The below calltrace was reported, the cause is that timer is delayed
bigger than 3 seconds
Hardware name: New H3C Technologies Co.,Ltd. UniServer R4950 G3/RS41R4950, BIOS 2.00.06 V700R003
Workqueue: events_unbound sched_tick_remote
RIP: 0010:sched_tick_remote+0xee/0x100
...
Call Trace:
process_one_work+0x18c/0x3a0
worker_thread+0x30/0x380
? process_one_work+0x3a0/0x3a0
kthread+0x113/0x130
? kthread_create_worker_on_cpu+0x70/0x70
ret_from_fork+0x22/0x40
---[ end trace 41bd884127493e39 ]---
then write a program to test timer latency, it can reproduce this issue
static void sched_l_tick(struct timer_list *t)
{
unsigned long delta = jiffies - set_time;
if (delta > 3*HZ)
printk("abnormal %ld %d\n", delta, raw_smp_processor_id());
set_time = jiffies+HZ;
mod_timer(t, jiffies + HZ);
}
further investigation shows jiffies maybe change when advence this base clk,
twice read of jiffies maybe lead to that base clk is bigger than truely next
event, and fire timer is skipped, so read jiffies once,
Signed-off-by: Li RongQing <[email protected]>
Signed-off-by: Liang ZhiCheng <[email protected]>
---
kernel/time/timer.c | 9 ++++++---
1 file changed, 6 insertions(+), 3 deletions(-)

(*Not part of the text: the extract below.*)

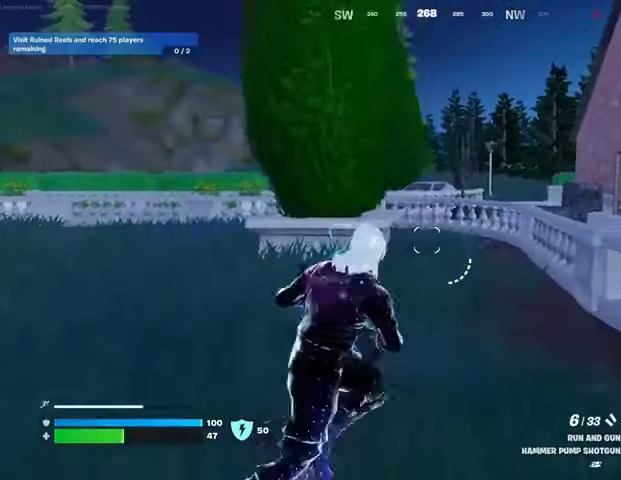
{"buttons": [], "left_stick": "up-left", "right_stick": "center", "events": [[33, "right_stick", "left"], [67, "L3", "down"], [67, "left_stick", "up-left"], [133, "right_stick", "center"], [167, "L3", "up"], [333, "right_stick", "left"], [433, "right_stick", "center"]]}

diff --git a/kernel/time/timer.c b/kernel/time/timer.c
index 343c7ba33b1c..e2dbd0223635 100644
--- a/kernel/time/timer.c
+++ b/kernel/time/timer.c
@@ -1593,24 +1593,27 @@ void timer_clear_idle(void)
static int collect_expired_timers(struct timer_base *base,
struct hlist_head *heads)
{
+ unsigned long jnow;
+
+ jnow = READ_ONCE(jiffies);
/*
* NOHZ optimization. After a long idle sleep we need to forward the
* base to current jiffies. Avoid a loop by searching the bitfield for
* the next expiring timer.
*/
- if ((long)(jiffies - base->clk) > 2) {
+ if ((long)(jnow - base->clk) > 2) {
unsigned long next = __next_timer_interrupt(base);
/*
* If the next timer is ahead of time forward to current
* jiffies, otherwise forward to the next expiry time:
*/
- if (time_after(next, jiffies)) {
+ if (time_after(next, jnow)) {
/*
* The call site will increment base->clk and then
* terminate the expiry loop immediately.
*/
- base->clk = jiffies;
+ base->clk = jnow;
return 0;
}
base->clk = next;
--
2.16.2
The following commit has been merged into the timers/urgent branch of tip:
Commit-ID: e430d802d6a3aaf61bd3ed03d9404888a29b9bf9
Gitweb: https://git.kernel.org/tip/e430d802d6a3aaf61bd3ed03d9404888a29b9bf9
Author: Li RongQing <[email protected]>
AuthorDate: Thu, 19 Sep 2019 20:04:47 +08:00
Committer: Thomas Gleixner <[email protected]>
CommitterDate: Thu, 19 Sep 2019 17:50:11 +02:00
timer: Read jiffies once when forwarding base clk
The timer delayed for more than 3 seconds warning was triggered during
testing.
Workqueue: events_unbound sched_tick_remote
RIP: 0010:sched_tick_remote+0xee/0x100
...
Call Trace:
process_one_work+0x18c/0x3a0
worker_thread+0x30/0x380
kthread+0x113/0x130
ret_from_fork+0x22/0x40
The reason is that the code in collect_expired_timers() uses jiffies
unprotected:
if (next_event > jiffies)
base->clk = jiffies;
As the compiler is allowed to reload the value base->clk can advance
between the check and the store and in the worst case advance farther than
next event. That causes the timer expiry to be delayed until the wheel
pointer wraps around.
Convert the code to use READ_ONCE()
Fixes: 236968383cf5 ("timers: Optimize collect_expired_timers() for NOHZ")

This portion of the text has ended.